Le 22 janvier 2026, l’agence a publié un démenti formel, qualifiant ces propos d’infondés et d’irresponsables dans un contexte où la moindre étincelle peut embraser la fonction publique.L’ANINF martèle que la solde est traitée via le Fichier Unique de Référence (FUR), une application souveraine administrée exclusivement par l’administration gabonaise depuis plus de vingt ans. Conçu par la Direction Générale des Services Informatiques (DGSI) et exploité par des équipes nationales dûment habilitées, le FUR est présenté comme un sanctuaire technologique hautement sécurisé. L’agence précise que l’exploitation du système repose sur des protocoles stricts : accès nominatifs, séparation des rôles entre exploitation et contrôle, et traçabilité totale des opérations.
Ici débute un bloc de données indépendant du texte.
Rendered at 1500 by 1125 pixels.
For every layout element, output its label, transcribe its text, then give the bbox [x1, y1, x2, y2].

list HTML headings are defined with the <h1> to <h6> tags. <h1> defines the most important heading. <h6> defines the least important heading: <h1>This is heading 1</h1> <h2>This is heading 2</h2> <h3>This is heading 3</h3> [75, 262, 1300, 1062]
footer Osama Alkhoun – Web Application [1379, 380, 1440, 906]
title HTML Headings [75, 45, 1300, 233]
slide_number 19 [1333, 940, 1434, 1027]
En réaffirmant que la gestion des salaires relève de compétences strictement nationales, l’État tente de couper court aux théories d’une influence étrangère sur ses finances publiques.
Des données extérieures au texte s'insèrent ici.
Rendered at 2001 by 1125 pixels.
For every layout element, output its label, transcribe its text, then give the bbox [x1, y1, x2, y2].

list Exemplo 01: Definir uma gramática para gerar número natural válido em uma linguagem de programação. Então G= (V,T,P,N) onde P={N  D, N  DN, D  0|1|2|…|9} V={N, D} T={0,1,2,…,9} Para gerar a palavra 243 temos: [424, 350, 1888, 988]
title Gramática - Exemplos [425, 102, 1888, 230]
Au-delà de la mise au point technique, cette controverse souligne la fragilité du dialogue social actuel. C’est dans ce contexte de méfiance généralisée que l’Honorable Député Alexandre Awassi a choisi d’intervenir, appelant à la libération de Libama et Edzo au nom de la « sagesse » et de la « dignité ». Pour l’élu, la force réside non pas dans la répression ou le démenti technique, mais dans la capacité à ramener les protagonistes autour d’une table. « Le plus fort, c’est celui qui sait faire asseoir tous les protagonistes autour d’une table, autant de fois que nécessaire », a-t-il déclaré, voyant dans l’apaisement judiciaire le seul remède aux tensions qui paralysent le secteur éducatif et menacent la paix sociale.La situation actuelle place le gouvernement gabonais face à un double défi : restaurer la confiance dans ses institutions numériques tout en désamorçant la crise syndicale.
L’ANINF a rappelé que la diffusion de fausses informations sur un service public essentiel peut exposer l’État à des risques de sécurité majeurs. Toutefois, comme le suggère Alexandre Awassi, la sécurité nationale ne se joue pas seulement dans les serveurs informatiques du FUR, mais aussi dans la qualité du lien social. « Privilégions en toute circonstance le DIALOGUE », exhorte le député, car sans une compréhension mutuelle entre l’administration et les corps sociaux, la souveraineté, qu’elle soit numérique ou politique, restera une notion contestée.